D’ora in poi il concerto non sarà più lo stesso.
Il MusicDrome dato simbolicamente alle fiamme accompagna alla perfezione ogni singolo pezzo sciorinato con sincerità ed energia dal trio canadese.
Non passano certo inosservati slabbrati terremoti sonori quali “First Date” o l’inaspettata “Cadillac”, ma nemmeno i nuovi pezzi, forse un po’ più soft ed elaborati, sembrano sfigurare, e anzi, vengono accolti con il giusto calore dal pubblico ormai completamente assuefatto.
Nel mentre, il buon Danko si avventura in complessi monologhi/dialoghi che, ovviamente a modo loro, potrebbero rivestirsi di un carattere perfino sociologico.

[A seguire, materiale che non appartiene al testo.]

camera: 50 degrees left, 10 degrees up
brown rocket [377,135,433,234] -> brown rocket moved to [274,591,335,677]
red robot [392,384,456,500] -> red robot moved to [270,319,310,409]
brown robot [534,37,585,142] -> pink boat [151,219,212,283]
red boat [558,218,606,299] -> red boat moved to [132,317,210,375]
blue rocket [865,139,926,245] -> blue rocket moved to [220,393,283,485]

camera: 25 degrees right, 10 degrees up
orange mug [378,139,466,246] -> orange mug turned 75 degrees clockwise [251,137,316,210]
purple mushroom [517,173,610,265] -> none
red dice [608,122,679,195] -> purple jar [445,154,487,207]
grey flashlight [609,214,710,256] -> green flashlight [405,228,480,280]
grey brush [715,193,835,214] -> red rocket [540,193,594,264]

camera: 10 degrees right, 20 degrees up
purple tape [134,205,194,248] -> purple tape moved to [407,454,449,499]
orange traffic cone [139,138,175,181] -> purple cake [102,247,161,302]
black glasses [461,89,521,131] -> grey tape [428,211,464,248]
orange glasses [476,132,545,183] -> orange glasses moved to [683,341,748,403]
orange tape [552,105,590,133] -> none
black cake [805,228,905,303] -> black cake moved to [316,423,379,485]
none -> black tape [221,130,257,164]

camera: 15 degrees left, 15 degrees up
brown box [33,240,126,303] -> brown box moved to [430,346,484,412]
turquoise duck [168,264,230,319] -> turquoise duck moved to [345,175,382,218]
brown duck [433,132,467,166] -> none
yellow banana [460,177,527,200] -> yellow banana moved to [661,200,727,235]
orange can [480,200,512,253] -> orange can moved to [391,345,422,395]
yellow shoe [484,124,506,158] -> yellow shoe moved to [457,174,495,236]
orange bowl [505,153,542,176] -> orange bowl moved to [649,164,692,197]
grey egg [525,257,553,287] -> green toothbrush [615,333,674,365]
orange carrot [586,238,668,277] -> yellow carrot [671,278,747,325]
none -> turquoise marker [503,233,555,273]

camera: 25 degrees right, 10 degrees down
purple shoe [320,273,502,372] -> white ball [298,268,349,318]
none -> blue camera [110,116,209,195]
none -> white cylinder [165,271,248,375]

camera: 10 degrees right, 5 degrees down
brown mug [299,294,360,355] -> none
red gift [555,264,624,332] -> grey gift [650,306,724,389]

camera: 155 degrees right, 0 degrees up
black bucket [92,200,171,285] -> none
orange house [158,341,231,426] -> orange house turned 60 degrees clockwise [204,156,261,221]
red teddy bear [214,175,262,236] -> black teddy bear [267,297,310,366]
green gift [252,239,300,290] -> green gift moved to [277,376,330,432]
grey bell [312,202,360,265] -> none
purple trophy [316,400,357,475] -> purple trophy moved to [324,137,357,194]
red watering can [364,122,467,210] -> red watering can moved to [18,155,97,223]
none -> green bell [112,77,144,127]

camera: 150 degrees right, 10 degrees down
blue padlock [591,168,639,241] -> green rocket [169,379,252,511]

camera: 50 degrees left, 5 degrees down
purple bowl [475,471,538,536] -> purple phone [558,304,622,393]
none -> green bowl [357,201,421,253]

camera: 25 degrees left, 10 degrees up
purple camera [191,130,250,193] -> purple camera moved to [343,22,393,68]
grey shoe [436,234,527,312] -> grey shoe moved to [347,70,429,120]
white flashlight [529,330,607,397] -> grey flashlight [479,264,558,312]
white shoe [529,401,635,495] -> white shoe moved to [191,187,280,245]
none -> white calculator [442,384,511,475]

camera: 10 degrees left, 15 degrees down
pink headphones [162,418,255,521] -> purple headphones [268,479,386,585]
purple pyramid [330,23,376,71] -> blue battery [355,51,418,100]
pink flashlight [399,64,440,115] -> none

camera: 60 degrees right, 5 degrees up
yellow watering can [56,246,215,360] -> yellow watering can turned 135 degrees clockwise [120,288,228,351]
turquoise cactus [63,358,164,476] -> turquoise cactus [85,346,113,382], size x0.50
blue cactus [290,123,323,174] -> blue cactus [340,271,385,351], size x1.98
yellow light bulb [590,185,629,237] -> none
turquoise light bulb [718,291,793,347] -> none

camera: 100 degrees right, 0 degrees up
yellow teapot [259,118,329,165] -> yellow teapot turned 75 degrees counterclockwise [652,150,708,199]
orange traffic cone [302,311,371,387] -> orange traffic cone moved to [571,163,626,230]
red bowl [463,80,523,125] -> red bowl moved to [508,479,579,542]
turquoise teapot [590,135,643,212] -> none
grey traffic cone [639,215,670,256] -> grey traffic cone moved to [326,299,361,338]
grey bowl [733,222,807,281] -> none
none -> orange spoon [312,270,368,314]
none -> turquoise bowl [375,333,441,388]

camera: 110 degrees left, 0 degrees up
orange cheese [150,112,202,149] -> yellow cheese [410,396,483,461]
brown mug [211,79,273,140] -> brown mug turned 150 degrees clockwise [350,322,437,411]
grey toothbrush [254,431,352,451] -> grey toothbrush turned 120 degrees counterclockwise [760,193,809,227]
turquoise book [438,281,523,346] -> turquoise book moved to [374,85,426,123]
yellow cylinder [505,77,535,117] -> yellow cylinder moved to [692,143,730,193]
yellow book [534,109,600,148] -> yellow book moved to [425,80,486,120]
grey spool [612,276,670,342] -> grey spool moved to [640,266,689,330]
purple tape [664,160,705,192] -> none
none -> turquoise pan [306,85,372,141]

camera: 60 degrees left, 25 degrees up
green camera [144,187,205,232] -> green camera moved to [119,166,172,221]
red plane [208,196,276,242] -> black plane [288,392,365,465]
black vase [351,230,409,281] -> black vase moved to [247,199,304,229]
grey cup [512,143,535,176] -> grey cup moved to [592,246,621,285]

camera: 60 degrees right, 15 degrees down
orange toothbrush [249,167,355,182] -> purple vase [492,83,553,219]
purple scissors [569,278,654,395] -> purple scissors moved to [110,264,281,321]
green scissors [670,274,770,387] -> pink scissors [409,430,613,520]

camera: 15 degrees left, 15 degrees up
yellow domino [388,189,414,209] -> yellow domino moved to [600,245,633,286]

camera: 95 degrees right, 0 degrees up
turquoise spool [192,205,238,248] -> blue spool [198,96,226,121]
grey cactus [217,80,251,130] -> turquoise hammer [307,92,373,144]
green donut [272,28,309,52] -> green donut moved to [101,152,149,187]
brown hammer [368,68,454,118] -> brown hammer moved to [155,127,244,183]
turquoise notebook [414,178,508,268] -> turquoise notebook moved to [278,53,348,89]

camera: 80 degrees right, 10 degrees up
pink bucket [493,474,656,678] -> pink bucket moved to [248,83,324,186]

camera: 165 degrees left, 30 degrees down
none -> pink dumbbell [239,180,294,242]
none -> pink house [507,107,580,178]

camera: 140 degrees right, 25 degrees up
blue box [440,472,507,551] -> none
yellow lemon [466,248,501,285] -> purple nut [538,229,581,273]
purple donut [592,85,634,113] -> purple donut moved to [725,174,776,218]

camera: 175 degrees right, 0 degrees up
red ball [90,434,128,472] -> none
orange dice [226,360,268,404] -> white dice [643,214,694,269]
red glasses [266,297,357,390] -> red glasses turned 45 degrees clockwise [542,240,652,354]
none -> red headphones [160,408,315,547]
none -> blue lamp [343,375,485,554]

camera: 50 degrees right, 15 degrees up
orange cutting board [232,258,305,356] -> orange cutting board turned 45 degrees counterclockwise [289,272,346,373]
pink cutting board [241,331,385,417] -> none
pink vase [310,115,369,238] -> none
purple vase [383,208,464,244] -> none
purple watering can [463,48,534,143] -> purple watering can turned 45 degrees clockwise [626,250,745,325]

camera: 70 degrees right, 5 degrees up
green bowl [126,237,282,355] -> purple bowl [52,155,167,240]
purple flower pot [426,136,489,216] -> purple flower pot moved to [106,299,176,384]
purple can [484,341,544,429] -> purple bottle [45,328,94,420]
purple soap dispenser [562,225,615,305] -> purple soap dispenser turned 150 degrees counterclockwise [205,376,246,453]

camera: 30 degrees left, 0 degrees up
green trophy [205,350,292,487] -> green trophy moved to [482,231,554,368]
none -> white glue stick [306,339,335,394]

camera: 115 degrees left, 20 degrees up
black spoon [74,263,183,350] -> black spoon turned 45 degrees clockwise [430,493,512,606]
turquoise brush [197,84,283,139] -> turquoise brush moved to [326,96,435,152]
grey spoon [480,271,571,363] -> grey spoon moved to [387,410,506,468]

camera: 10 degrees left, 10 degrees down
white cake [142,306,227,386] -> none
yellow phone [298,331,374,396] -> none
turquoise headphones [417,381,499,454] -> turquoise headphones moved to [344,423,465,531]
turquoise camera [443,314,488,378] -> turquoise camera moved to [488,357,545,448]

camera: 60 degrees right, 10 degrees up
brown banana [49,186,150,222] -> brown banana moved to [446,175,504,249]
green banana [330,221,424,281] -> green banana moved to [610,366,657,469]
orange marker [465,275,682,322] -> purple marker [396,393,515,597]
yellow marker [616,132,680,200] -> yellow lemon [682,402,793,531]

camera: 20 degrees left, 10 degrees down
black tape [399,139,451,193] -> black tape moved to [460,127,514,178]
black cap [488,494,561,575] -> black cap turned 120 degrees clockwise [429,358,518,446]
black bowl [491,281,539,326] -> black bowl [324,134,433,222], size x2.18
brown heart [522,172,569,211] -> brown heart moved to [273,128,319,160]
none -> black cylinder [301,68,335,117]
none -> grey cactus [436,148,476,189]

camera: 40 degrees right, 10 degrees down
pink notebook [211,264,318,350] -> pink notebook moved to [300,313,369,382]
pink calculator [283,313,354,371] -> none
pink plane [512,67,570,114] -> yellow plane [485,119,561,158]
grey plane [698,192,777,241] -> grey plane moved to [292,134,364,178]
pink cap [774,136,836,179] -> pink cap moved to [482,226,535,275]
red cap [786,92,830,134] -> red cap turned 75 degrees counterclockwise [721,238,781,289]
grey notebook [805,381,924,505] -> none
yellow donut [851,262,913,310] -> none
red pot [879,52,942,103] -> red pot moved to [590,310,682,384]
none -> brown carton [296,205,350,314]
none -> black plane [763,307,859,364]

Quello che ne esce, oltre ad una buona dose di divertite risate e convinte manifestazioni di vera ammirazione, è un Danko Jones sincero, divertito, onesto, emozionato ed emozionante, capace di costruire un canale di comunicazione con il pubblico ben diverso e distante dalla classica e sola espressione musicale del fucking rock show.
“Forget my name” ed “Invisible” (personalmente il punto più alto dell’intera esibizione, o almeno quello che sferra il definitivo colpo di grazia alle mie corde vocali) conducono direttamente a “The Mountain” che, come di consueto, chiude il concerto con le sincere dichiarazioni di onestà musicale di Danko Jones, uno che sa che per scalare la montagna del rock’n’roll bisogna prima scalare la montagna orizzontale che porta dritti dritti al cuore dei propri fan.
Il bis, se mai ce ne fosse bisogno, serve a confermare pesantemente tale affermazione.
“Way To My Heart” come non la si sentiva da tempo e soprattutto “I’m Alive And On Fire”, come mai si è sentita, arrivano effettivamente nel più profondo dei cuori e risuonano tra i ventricoli anche molto dopo che Danko è disceso tristemente dal palco.
Si direbbe, per noi che siamo romantici, l’immortale magia del rock’n’roll.